Hi everyone,
has anybody do that - not clear for me, what steps needed here.
Regards
Christian
As far as I know you can't upgrade and it's just a matter of formatting the datastore with a 3.5/3i host to get a vmfs 3.31. I have a 3.0.1 host in test that can use a 3.31 datastore (on iSCSI) just fine it seems.
As far as I know you can't upgrade and it's just a matter of formatting the datastore with a 3.5/3i host to get a vmfs 3.31. I have a 3.0.1 host in test that can use a 3.31 datastore (on iSCSI) just fine it seems.
I dont think you can upgrade.
If you have enough disk space then you could create another datastore using ESX 3.5, and then use svmotion to migrate the virtual machines from the VMFS 3.21. datastore to the new VMFS 3.31 datastore.
Having said all of that, Im not sure, and have never seen what the benefits are of having a 3.31 datastore.
I agree with you, I have also not seen any new benefits with VMFS 3.31. So, not knowing those benefits, I would not risk VMFS upgrade, if I had vm's on that filesystem. If I did not have VM's on the filesystem, I would create a new datastore instead of trying to upgrade.
Thanks to all for your replies.
As Dave mentioned it is not possible to upgrade the VMFS (3.21 -> 3.31) - so we decided to create new volumes (with 3.31 - it is possible that in future there will be new features need the vers .3.31) and we will clone all our vms into it.
That all needs time and an additional space - so you can't do it all at once.
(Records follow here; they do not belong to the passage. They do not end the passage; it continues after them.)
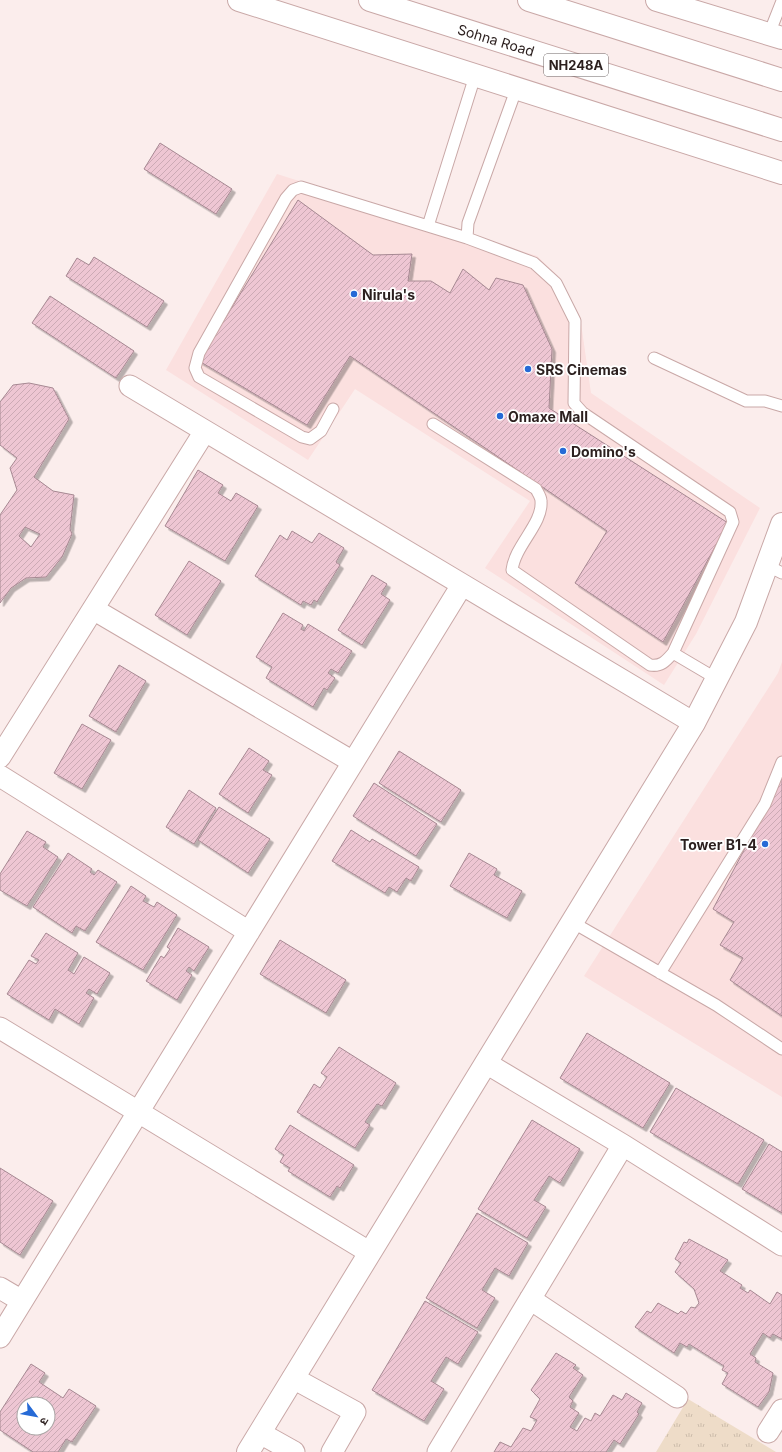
<svg xmlns="http://www.w3.org/2000/svg" width="782" height="1452" font-family="Inter,'Noto Sans Devanagari',sans-serif">
<style>
.built{fill:#fbe0df}
.park{fill:url(#park-tufts)}
.building{fill:url(#building-hatch);stroke:#a68892;fill-rule:evenodd;filter:url(#shadow)}
.lines{fill:none;stroke-linecap:round;stroke-linejoin:round}
.service-casing{stroke:#c9a8a7;stroke-width:13}
.minor-casing{stroke:#c9a8a7;stroke-width:23}
.tertiary-casing{stroke:#c9a8a7;stroke-width:24}
.secondary-casing{stroke:#c9a8a7;stroke-width:24}
.trunk-casing{stroke:#c9a8a7;stroke-width:24}
.service{stroke:#fff;stroke-width:11}
.minor{stroke:#fff;stroke-width:21}
.tertiary{stroke:#fff;stroke-width:22}
.secondary{stroke:#fff;stroke-width:22}
.trunk{stroke:#fff;stroke-width:22}
.poi-dot{fill:#266ad6;stroke:#fff;stroke-width:1.5}
.labels{text-anchor:middle;dominant-baseline:central;stroke-width:3.5;stroke-linejoin:round;paint-order:stroke}
.shield{fill:#fff;stroke:#6b6262;stroke-width:1}
.shield-label{font-size:13px;font-weight:bold;fill:#2b1f1e}
.street-label{font-size:14px;fill:#2b1f1e;stroke:#fff}
.poi-label{font-size:14px;font-weight:bold;fill:#2b1f1e;stroke:#fff;text-anchor:start}
</style>
<defs>
<pattern id="park-tufts" width="24" height="20" patternUnits="userSpaceOnUse"><rect width="24" height="20" fill="#eedcc8"/><path d="M3 7l-1-3M5 7V3M7 7l1-3M15 17l-1-3M17 17v-4M19 17l1-3" fill="none" stroke="#ccbcab"/></pattern>
<pattern id="building-hatch" width="6" height="6" patternUnits="userSpaceOnUse"><rect width="6" height="6" fill="#eec6d3"/><path d="M-1 1l2-2M0 6l6-6M5 7l2-2" fill="none" stroke="#ccaab5"/></pattern>
<filter id="shadow"><feDropShadow dx="3.5" dy="3.5" stdDeviation="0" flood-color="#0004"/></filter>
</defs>
<rect width="100%" height="100%" fill="#fbedec"/>
<!-- built -->
<path class="built" d="M277,174L537,256L558,276L580,316L591,393L760,508L696,634L664,685L485,568L530,501L355,389L308,460L166,370Z
M782,662V1097L584,976L778,673Z"/>
<!-- park -->
<path class="park" d="M688,1399L776,1452H656Z"/>
<!-- building -->
<path class="building" d="M160,143L232,189L216,214L144,169Z
M298,200L373,255L412,254L408,281H431L450,293L463,269L489,290L496,278L523,285L552,349L549,408L728,523L663,642L575,583L607,531L350,356L307,425L199,361Z
M94,257L164,301L147,327L66,276L77,258L89,265Z
M50,296L134,351L116,378L32,323Z
M29,383L53,388L69,419L34,477L53,491L74,495L70,529L72,534L62,557L46,577L26,578L11,588L0,603V515L17,490L10,468L17,458L0,445V402L13,385ZM25,527L40,534L31,547L19,536Z
M198,470L223,485L218,493L231,501L236,493L258,506L225,561L165,526Z
M292,531L312,543L319,533L344,548L336,562L340,565L317,602L314,600L311,605L303,601L301,605L255,576L280,535L287,540Z
M189,561L221,581L187,635L155,615Z
M372,575L387,584L381,594L390,600L362,645L338,630Z
M283,613L303,625L301,629L304,631L308,624L352,651L338,673L331,669L328,673L335,678L327,690L324,688L313,707L266,678L272,667L256,657Z
M119,665L146,681L116,732L89,716Z
M82,724L111,740L82,789L54,773Z
M249,748L269,761L263,770L272,775L248,813L219,794Z
M399,751L461,790L441,822L379,783Z
M782,778V1016L730,980L743,958L720,945L734,922L713,909Z
M374,783L437,824L416,856L353,816Z
M189,790L216,808L194,844L166,827Z
M219,807L270,839L248,873L198,840Z
M351,830L370,842L372,839L419,867L411,881L406,878L397,892L389,887L385,893L332,861Z
M27,831L46,842L43,847L58,857L27,906L0,890V874Z
M68,853L92,869L90,872L94,875L98,870L117,882L85,931L76,926L72,933L33,907Z
M469,853L497,869L494,875L522,891L507,918L450,886Z
M131,886L146,896L143,901L154,907L157,902L177,915L143,970L96,942Z
M178,928L209,947L194,971L189,967L186,971L192,975L177,1000L146,981L161,956L164,958L170,949L167,947Z
M46,933L78,953L68,970L74,974L84,957L110,973L97,994L89,989L86,993L94,998L79,1024L55,1009L49,1020L7,994L29,960L36,964L39,960L31,956Z
M280,940L346,980L326,1013L260,974Z
M587,1033L670,1083L643,1128L560,1078Z
M339,1047L396,1083L382,1106L377,1104L365,1122L370,1125L355,1148L297,1112L314,1084L320,1088L327,1077L321,1073Z
M676,1088L764,1140L738,1184L650,1132Z
M532,1120L580,1149L560,1183L549,1176L534,1200L546,1207L527,1238L478,1209Z
M290,1125L354,1165L340,1188L337,1186L330,1197L288,1171L290,1168L280,1162L284,1155L275,1149Z
M769,1144L782,1152V1213L742,1189Z
M0,1168L53,1201L20,1255L0,1242Z
M477,1213L528,1243L509,1276L495,1268L482,1290L495,1298L477,1328L426,1298Z
M689,1239L728,1260L720,1271L742,1285L740,1288L748,1293L750,1290L770,1304L777,1292L782,1295V1339L773,1334L770,1338L763,1333L750,1354L756,1358L755,1362L773,1373L769,1392L758,1407L722,1384L728,1373L722,1370L724,1366L689,1344L687,1347L680,1343L674,1353L635,1327L647,1311L651,1313L658,1303L678,1314L681,1311L686,1314L691,1307L695,1308L699,1303L694,1289L675,1272L681,1263L675,1259L684,1242L687,1243Z
M425,1301L478,1332L458,1364L446,1357L431,1381L444,1389L424,1421L372,1390Z
M556,1353L576,1365L573,1368L583,1375L569,1397L573,1401L570,1407L579,1413L570,1427L577,1431L585,1418L591,1421L595,1413L600,1416L613,1395L622,1400L626,1393L642,1403L637,1412L639,1414L620,1444L614,1440L606,1452H494L500,1442L511,1447L523,1428L531,1431L537,1420L530,1417L540,1399L531,1390Z
M31,1364L45,1373L39,1382L63,1398L69,1389L96,1406L72,1442L66,1439L58,1452H33L0,1430V1412ZM24,1404H48V1428H24Z"/>
<g class="lines">
<defs>
<path id="service" d="M769,34L782,1
M428,226L475,76
M467,238L468,223L516,90
M654,358L746,401H765L782,406
M333,409L321,431L310,439L302,437L199,377L195,368L199,353L286,198L293,190L301,187L467,238L534,263L556,283L575,321L574,403L583,413L730,512L733,522L673,653C666,661 661,667 650,665L512,570C515,545 543,524 541,501C541,497 538,493 536,489L433,424
M766,565L782,573
M673,653L717,679
M572,922L716,1005L782,1049
M660,973L765,804L782,762"/>
<path id="minor" d="M130,386L694,723
M93,609L353,762
M0,757L205,431
M0,776L249,932
M0,1028L369,1252
M486,1063L623,1145L782,1245
M0,1288L22,1301
M530,1299L677,1397
M0,1337L462,585
M293,1378L355,1412L332,1452
M768,1432L782,1410
M260,1433L294,1452
M438,1452L623,1145"/>
<path id="tertiary" d="M248,1452L694,723L746,622L782,524"/>
<path id="secondary" d="M239,0L782,173
M657,0L782,38"/>
<path id="trunk" d="M370,0L782,130
M529,0L782,80"/>
</defs>
<!-- service casing -->
<use href="#service" class="service-casing"/>
<!-- minor casing -->
<use href="#minor" class="minor-casing"/>
<!-- tertiary casing -->
<use href="#tertiary" class="tertiary-casing"/>
<!-- secondary casing -->
<use href="#secondary" class="secondary-casing"/>
<!-- trunk casing -->
<use href="#trunk" class="trunk-casing"/>
<!-- service -->
<use href="#service" class="service"/>
<!-- minor -->
<use href="#minor" class="minor"/>
<!-- tertiary -->
<use href="#tertiary" class="tertiary"/>
<!-- secondary -->
<use href="#secondary" class="secondary"/>
<!-- trunk -->
<use href="#trunk" class="trunk"/>
</g>
<!-- markers -->
<g class="poi-dot">
<circle cx="354" cy="294" r="4"/>
<circle cx="528" cy="369" r="4"/>
<circle cx="500" cy="416" r="4"/>
<circle cx="563" cy="451" r="4"/>
<circle cx="765" cy="844" r="4"/>
</g>
<g class="labels">
<!-- shield labels -->
<rect class="shield" x="544" y="54" width="64" height="22" rx="3"/>
<g class="shield-label">
<text x="576" y="65">NH248A</text>
</g>
<!-- street labels -->
<g class="street-label">
<text transform="translate(496 40) rotate(17)">Sohna Road</text>
</g>
<!-- poi labels -->
<g class="poi-label">
<text x="362" y="294">Nirula's</text>
<text x="536" y="369">SRS Cinemas</text>
<text x="508" y="416">Omaxe Mall</text>
<text x="571" y="451">Domino's</text>
<text x="757" y="844" text-anchor="end">Tower B1-4</text>
</g>
</g>
<!-- north arrow -->
<g transform="translate(36 1416) rotate(122)"><circle r="19" fill="#ffffff" stroke="#aaa5a5"/>
<path d="M0-3L7 15L0 10L-7 15Z" fill="#266ad6"/>
<text y="-6" font-size="11" font-weight="bold" text-anchor="middle" fill="#2b1f1e">उ</text>
</g>
</svg>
After cloning all vms from one old volume ( 3.21) we will deleted that volume.
Because of storage virtualization here the empty space goes back to our storage pool and can be reused for new volumes.
In the mentioned doc that issue wasn't described clearly.
I don't know if anyone has mentioned this, bu there is no compelling reason to update to 3.31, so why even bother to create a new Volume just for the purpose of changing the version of VMFS?
Everything works, svmotion, migrate, snapshots.. so what is the point?
And IF Vmware makes a change to VMFS, I doubt very seriously that it will be backwards compatible like it is now, so they will make a new version 4.00 VMFS, so you will end up doing this again when or if they update the VMFS version.
It's just like NTFS, there really hasn't been any significant changes, other than GUID, which you can upgrade to, you just can use previous versions of Windows with the NTFS update.
Basically you are right - but we have now a good chance to do that because we got new esx hosts and a new storage unit - so now we have space and resources for such migration - so we want to put all the things to the newest vesions before we start with new vms.
I don't know if anyone has mentioned this, bu there is no compelling reason to update to 3.31, so why even bother to create a new Volume just for the purpose of changing the version of VMFS?
Here's a huge compelling reason to move to VMFS 3.31, distributed locking optimizing in the form of optimisic locking, for those of us that see lots of SCSI reservation issues (quoting from http://communities.vmware.com/message/963043;jsessionid=7AC7B31D4BF678B3E0653EBF1C8667F2#963043)
>VMFS 3.31 in 3.5 introduced a distributed locking optimization - optimistic locking.
>Basically, the actual acquisition of on-disk locks (involving SCSI reservations) is postponed as late as possible in the life cycle of VMFS metadata transactions.
>Doing so allows the number and duration of SCSI reservations to be reduced, thereby reducing their impact on VM I/O and VMFS metadata I/O originating from other hosts that share the volume.
>You may see the message - Optimistic Lock Acquired By Another Host - it means that a lock which was held optimistically (not yet acquired on-disk) during a transaction was found to have been acquired on-disk by a different host. In this case, we simply abort and retry the transaction.